SUPPLIED PASSAGE:
Ego and CEO are 66 per cent the same

Silicon Valley episode five: Back to form

RECAP While Game of Thrones obsessives reveled in that series' fifth episode The Door (hold the door; poor guy), the true nerds were instead staring at a chair.

Not just any chair – the chair. The chair of Pied Piper's CEO and in it sat ... no one. Because Jack Barker had been jettisoned and now the boys at Silicon Valley were ready to ... well, do nothing much because they didn't have a CEO.

But don't worry, they figure it out. Sort of.

A strange thing seems to be happening to this satirical take on the real world Silicon Valley – the satire is being slowly ditched and it's moving to dramedy. HBO is trying to make us care about the fictional characters rather than roar at their cartoon antics.

That's a shame because the real Silicon Valley is a goldmine of material. The joy of this TV show has been to see the egomaniacal, ludicrous but occasionally brilliant tech industry skewered repeatedly and on industrial scale.

GOALS:
**a)** Render every line of the rows that list map objects with pixel coordinates as a JSON array of strings, one string per line, with blank lines left out. Omit the picture markers.
**b)** Write the next part of the recap of Silicon Valley episode five, continuing from its final sentence.
The TV recap and the rows are independent of each other.

EXERCISE MATERIAL:
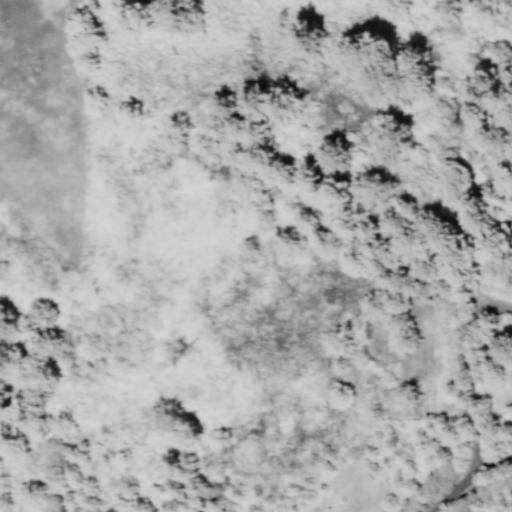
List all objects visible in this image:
road: (473, 357)
road: (490, 458)
road: (444, 486)
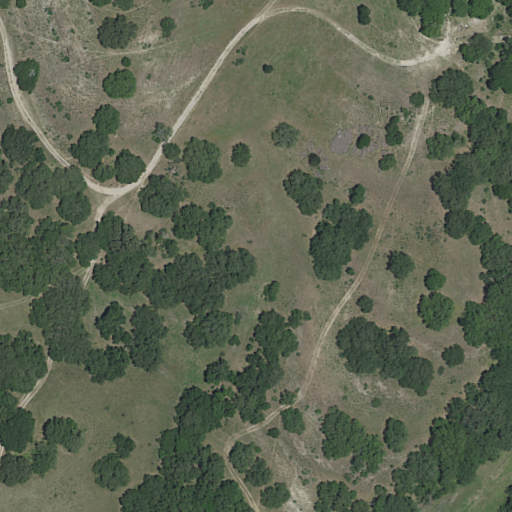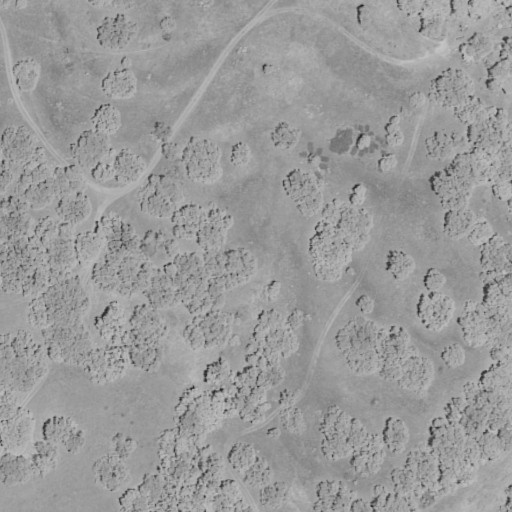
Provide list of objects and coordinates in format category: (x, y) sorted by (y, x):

OUTPUTS FOR THE TASKS:
**a)**
[
  "List all objects visible in this image:",
  "road: (473, 357)",
  "road: (490, 458)",
  "road: (444, 486)",
  "Provide list of objects and coordinates in format category: (x, y) sorted by (y, x):"
]

**b)**
The first season took a hammer to startup culture; the second vomited all over the mad scramble that exists around a hot new company with real tech; and this third season was all set to poke establishment Silicon Valley in the ribs with an iron bar. And then jam it up its loquacious ass.

But the frenetic speed and one-liners and satirical pokes with sharp implements is dying down and being replaced with character arcs. There are still plenty of gags of course, but they are becoming increasingly character-specific.

There is an upside to this move toward drama: we get to see Thomas Middleditch act. He is increasingly inhabiting the body of the brilliant but uncertain leader of Pied Piper, Richard Hendricks.

Having learnt that the company is hemorrhaging money, Richard decides to take action and lead. But without a CEO he doesn't have the authority to act. Except without a CEO he is the next-highest ranking executive officer and so goddamnit he will fix this. It's still his company.

Suck at Zuck

So he sets out to fix things, starting with firing all the people who aren't doing any work – literally. As he arrives to address – and fire – the cavorting sales teams (not forgetting Chef Amy), he can see himself as a CEO. As the next Mark Zuckerberg.

And then he tries to fire them and they mock him. "Are you sure that you can fire us? Like, legally," asks Jan the Man (who isn't a man), more curious than anything else. Yes, I'm the CTO, he explains. "You're still CTO? Lori hasn't fired you yet?"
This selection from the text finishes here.